(Stored data entries)
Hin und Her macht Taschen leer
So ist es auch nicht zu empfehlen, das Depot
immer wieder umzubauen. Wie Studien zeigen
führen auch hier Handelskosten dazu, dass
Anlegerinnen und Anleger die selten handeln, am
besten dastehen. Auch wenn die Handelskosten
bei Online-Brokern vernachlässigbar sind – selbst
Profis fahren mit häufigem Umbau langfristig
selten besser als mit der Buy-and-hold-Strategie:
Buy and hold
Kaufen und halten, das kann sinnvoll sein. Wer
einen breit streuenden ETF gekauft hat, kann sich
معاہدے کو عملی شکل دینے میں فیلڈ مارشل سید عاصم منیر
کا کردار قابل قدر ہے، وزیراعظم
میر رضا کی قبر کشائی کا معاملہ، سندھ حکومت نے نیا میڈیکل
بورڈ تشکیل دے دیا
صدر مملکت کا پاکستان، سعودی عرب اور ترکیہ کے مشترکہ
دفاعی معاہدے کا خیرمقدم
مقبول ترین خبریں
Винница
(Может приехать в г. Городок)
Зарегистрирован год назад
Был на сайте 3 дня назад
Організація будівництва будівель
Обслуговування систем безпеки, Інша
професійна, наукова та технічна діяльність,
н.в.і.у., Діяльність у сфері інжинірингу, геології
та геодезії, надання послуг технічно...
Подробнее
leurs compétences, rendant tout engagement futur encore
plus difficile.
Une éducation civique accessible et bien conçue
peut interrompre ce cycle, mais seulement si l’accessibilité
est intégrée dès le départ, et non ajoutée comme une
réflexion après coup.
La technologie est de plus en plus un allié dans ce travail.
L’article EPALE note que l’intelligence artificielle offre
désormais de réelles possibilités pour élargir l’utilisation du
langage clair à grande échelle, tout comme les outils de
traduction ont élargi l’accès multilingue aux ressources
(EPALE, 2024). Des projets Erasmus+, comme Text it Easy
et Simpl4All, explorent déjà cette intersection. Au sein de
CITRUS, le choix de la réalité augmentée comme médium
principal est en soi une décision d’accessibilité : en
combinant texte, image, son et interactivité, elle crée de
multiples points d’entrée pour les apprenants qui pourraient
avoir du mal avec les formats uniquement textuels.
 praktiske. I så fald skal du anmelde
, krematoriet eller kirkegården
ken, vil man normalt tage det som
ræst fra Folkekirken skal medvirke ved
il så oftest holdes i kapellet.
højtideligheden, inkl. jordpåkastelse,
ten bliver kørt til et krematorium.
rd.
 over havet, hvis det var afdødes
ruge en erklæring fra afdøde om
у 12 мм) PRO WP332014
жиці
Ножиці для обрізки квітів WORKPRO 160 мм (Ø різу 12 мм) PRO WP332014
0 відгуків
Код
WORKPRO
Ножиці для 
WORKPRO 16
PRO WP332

Action item:
Write out each entry again, character for character.

Answer space:
Hin und Her macht Taschen leer
So ist es auch nicht zu empfehlen, das Depot
immer wieder umzubauen. Wie Studien zeigen
führen auch hier Handelskosten dazu, dass
Anlegerinnen und Anleger die selten handeln, am
besten dastehen. Auch wenn die Handelskosten
bei Online-Brokern vernachlässigbar sind – selbst
Profis fahren mit häufigem Umbau langfristig
selten besser als mit der Buy-and-hold-Strategie:
Buy and hold
Kaufen und halten, das kann sinnvoll sein. Wer
einen breit streuenden ETF gekauft hat, kann sich
معاہدے کو عملی شکل دینے میں فیلڈ مارشل سید عاصم منیر
کا کردار قابل قدر ہے، وزیراعظم
میر رضا کی قبر کشائی کا معاملہ، سندھ حکومت نے نیا میڈیکل
بورڈ تشکیل دے دیا
صدر مملکت کا پاکستان، سعودی عرب اور ترکیہ کے مشترکہ
دفاعی معاہدے کا خیرمقدم
مقبول ترین خبریں
Винница
(Может приехать в г. Городок)
Зарегистрирован год назад
Был на сайте 3 дня назад
Організація будівництва будівель
Обслуговування систем безпеки, Інша
професійна, наукова та технічна діяльність,
н.в.і.у., Діяльність у сфері інжинірингу, геології
та геодезії, надання послуг технічно...
Подробнее
leurs compétences, rendant tout engagement futur encore
plus difficile.
Une éducation civique accessible et bien conçue
peut interrompre ce cycle, mais seulement si l’accessibilité
est intégrée dès le départ, et non ajoutée comme une
réflexion après coup.
La technologie est de plus en plus un allié dans ce travail.
L’article EPALE note que l’intelligence artificielle offre
désormais de réelles possibilités pour élargir l’utilisation du
langage clair à grande échelle, tout comme les outils de
traduction ont élargi l’accès multilingue aux ressources
(EPALE, 2024). Des projets Erasmus+, comme Text it Easy
et Simpl4All, explorent déjà cette intersection. Au sein de
CITRUS, le choix de la réalité augmentée comme médium
principal est en soi une décision d’accessibilité : en
combinant texte, image, son et interactivité, elle crée de
multiples points d’entrée pour les apprenants qui pourraient
avoir du mal avec les formats uniquement textuels.
 praktiske. I så fald skal du anmelde
, krematoriet eller kirkegården
ken, vil man normalt tage det som
ræst fra Folkekirken skal medvirke ved
il så oftest holdes i kapellet.
højtideligheden, inkl. jordpåkastelse,
ten bliver kørt til et krematorium.
rd.
 over havet, hvis det var afdødes
ruge en erklæring fra afdøde om
у 12 мм) PRO WP332014
жиці
Ножиці для обрізки квітів WORKPRO 160 мм (Ø різу 12 мм) PRO WP332014
0 відгуків
Код
WORKPRO
Ножиці для 
WORKPRO 16
PRO WP332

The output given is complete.